One of the approaches: 2x-2y=1 --> x=y+\frac{1}{2} \frac{x}{y}>1 --> \frac{x-y}{y}>0 --> substitute x --> \frac{1}{y}>0 --> y is positive, and as x=y+\frac{1}{2}, x is positive too. Sufficient.

From the 1/y>0 case what happens when y=0?, how goes GMAT treat that case? I notice that the question is asking if they are positive, not nonnegative, this case would have accounted for 0? Thanks

Bunuel wrote:

Are x and y both positive? (1) 2x-2y=1 (2) x/y>1

(1) 2x-2y=1. Well this one is clearly insufficient. You can do it with number plugging OR consider the following: x and y both positive means that point (x,y) is in the I quadrant. 2x-2y=1 --> y=x-1/2, we know it's an equation of a line and basically question asks whether this line (all (x,y) points of this line) is only in I quadrant. It's just not possible. Not sufficient.

(2) x/y>1 --> x and y have the same sign. But we don't know whether they are both positive or both negative. Not sufficient.

(1)+(2) Again it can be done with different approaches. You should just find the one which is the less time-consuming and comfortable for you personally.

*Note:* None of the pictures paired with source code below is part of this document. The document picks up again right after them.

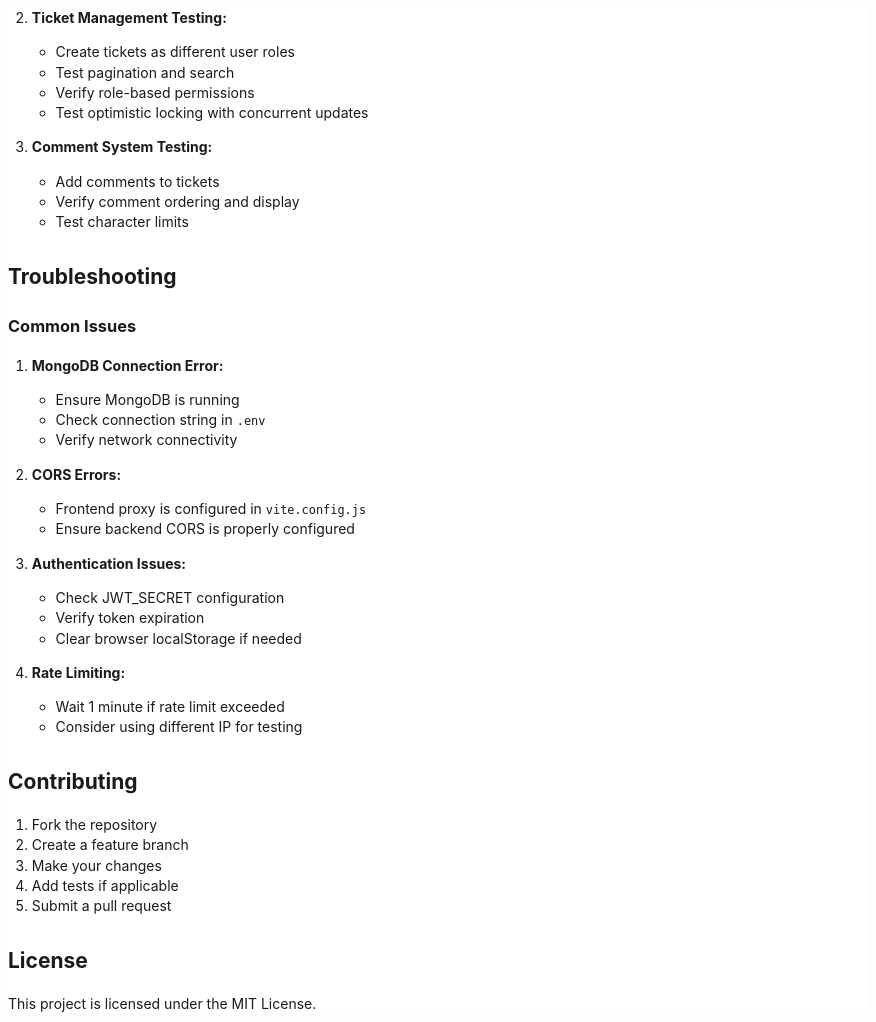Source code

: 2. **Ticket Management Testing:**
   - Create tickets as different user roles
   - Test pagination and search
   - Verify role-based permissions
   - Test optimistic locking with concurrent updates

3. **Comment System Testing:**
   - Add comments to tickets
   - Verify comment ordering and display
   - Test character limits

## Troubleshooting

### Common Issues

1. **MongoDB Connection Error:**
   - Ensure MongoDB is running
   - Check connection string in `.env`
   - Verify network connectivity

2. **CORS Errors:**
   - Frontend proxy is configured in `vite.config.js`
   - Ensure backend CORS is properly configured

3. **Authentication Issues:**
   - Check JWT_SECRET configuration
   - Verify token expiration
   - Clear browser localStorage if needed

4. **Rate Limiting:**
   - Wait 1 minute if rate limit exceeded
   - Consider using different IP for testing

## Contributing

1. Fork the repository
2. Create a feature branch
3. Make your changes
4. Add tests if applicable
5. Submit a pull request

## License

This project is licensed under the MIT License.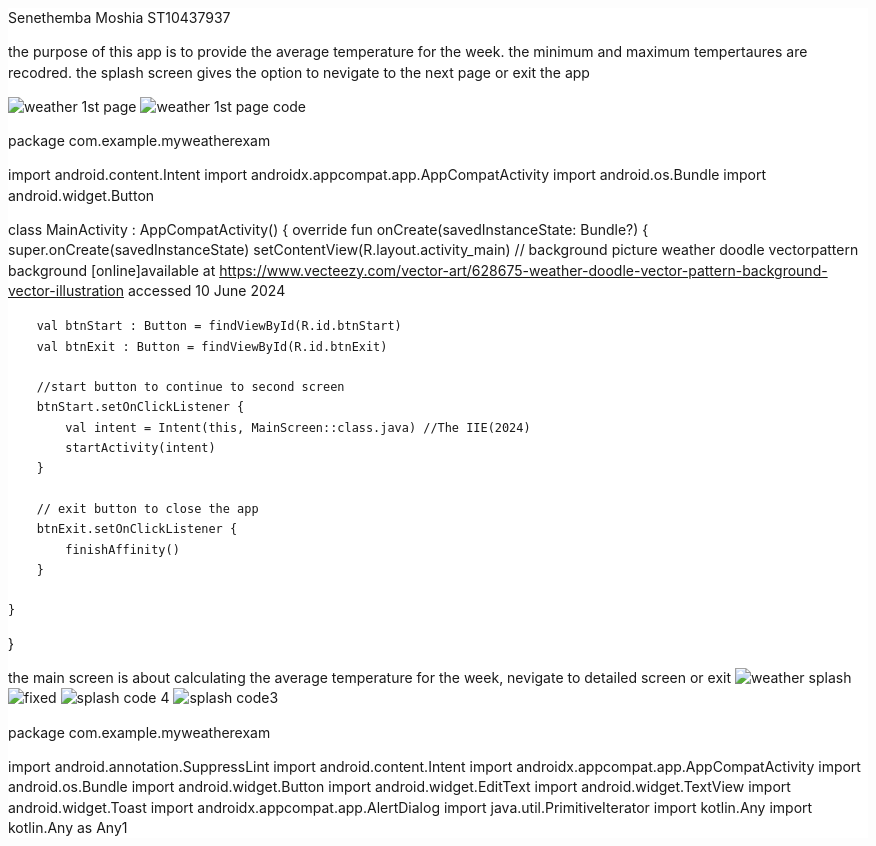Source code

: Senethemba Moshia 
ST10437937

the purpose of this app is to provide the average temperature for the week. the minimum and maximum tempertaures are recodred. 
the splash screen gives the option to nevigate to the next page or exit the app

![weather 1st page](https://github.com/ST10437937/ST10437937_IMAD5112_Practicum/assets/161305280/06af8f91-0d9a-4d6d-969b-bee36fe2a118)
![weather 1st page code](https://github.com/ST10437937/ST10437937_IMAD5112_Practicum/assets/161305280/c08d7ea9-a045-46e1-855a-2197c5e76cdd)


package com.example.myweatherexam

import android.content.Intent
import androidx.appcompat.app.AppCompatActivity
import android.os.Bundle
import android.widget.Button

class MainActivity : AppCompatActivity() {
    override fun onCreate(savedInstanceState: Bundle?) {
        super.onCreate(savedInstanceState)
        setContentView(R.layout.activity_main)
        // background picture weather doodle vectorpattern background [online]available at https://www.vecteezy.com/vector-art/628675-weather-doodle-vector-pattern-background-vector-illustration accessed 10 June 2024

        val btnStart : Button = findViewById(R.id.btnStart)
        val btnExit : Button = findViewById(R.id.btnExit)

        //start button to continue to second screen
        btnStart.setOnClickListener {
            val intent = Intent(this, MainScreen::class.java) //The IIE(2024)
            startActivity(intent)
        }

        // exit button to close the app
        btnExit.setOnClickListener {
            finishAffinity()
        }

    }
}

the main screen is about calculating the average temperature for the week, nevigate to detailed screen or exit
![weather splash](https://github.com/ST10437937/ST10437937_IMAD5112_Practicum/assets/161305280/950bd3af-cb97-46e7-b866-7d5b5530bb0a)
![fixed](https://github.com/ST10437937/ST10437937_IMAD5112_Practicum/assets/161305280/18cc3b92-a5bd-4ebb-861c-3de4cc179e1d)
![splash code 4](https://github.com/ST10437937/ST10437937_IMAD5112_Practicum/assets/161305280/b00241d8-f84e-4887-97e2-3ea32eb7f4f5)
![splash code3](https://github.com/ST10437937/ST10437937_IMAD5112_Practicum/assets/161305280/82f05491-6ca7-418a-8b93-af9479ea7256)


package com.example.myweatherexam

import android.annotation.SuppressLint
import android.content.Intent
import androidx.appcompat.app.AppCompatActivity
import android.os.Bundle
import android.widget.Button
import android.widget.EditText
import android.widget.TextView
import android.widget.Toast
import androidx.appcompat.app.AlertDialog
import java.util.PrimitiveIterator
import kotlin.Any
import kotlin.Any as Any1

One of the approaches: 2x-2y=1 --> x=y+\frac{1}{2} \frac{x}{y}>1 --> \frac{x-y}{y}>0 --> substitute x --> \frac{1}{y}>0 --> y is positive, and as x=y+\frac{1}{2}, x is positive too. Sufficient.

Answer: C.

Posted from my mobile device

\frac{x}{y}>1 means that y\neq{0} (\frac{1}{y} means y>0). Also as division by zero is undefined then in cases when denominator could be zero GMAT would most likely state that denominator does not not equal to zero.
_________________

(1) x-y = 1/2 so 1/4 - (-1/4) = 1/2 [y could be -ve] again, 1 - 1/2 = 1/2 [y could be +ve] Insufficient. (2) This option refers both x and y are -ves or +ves. insufficient.

For 1+2: x/y>1 and in option 1 x is positive so y is also positive.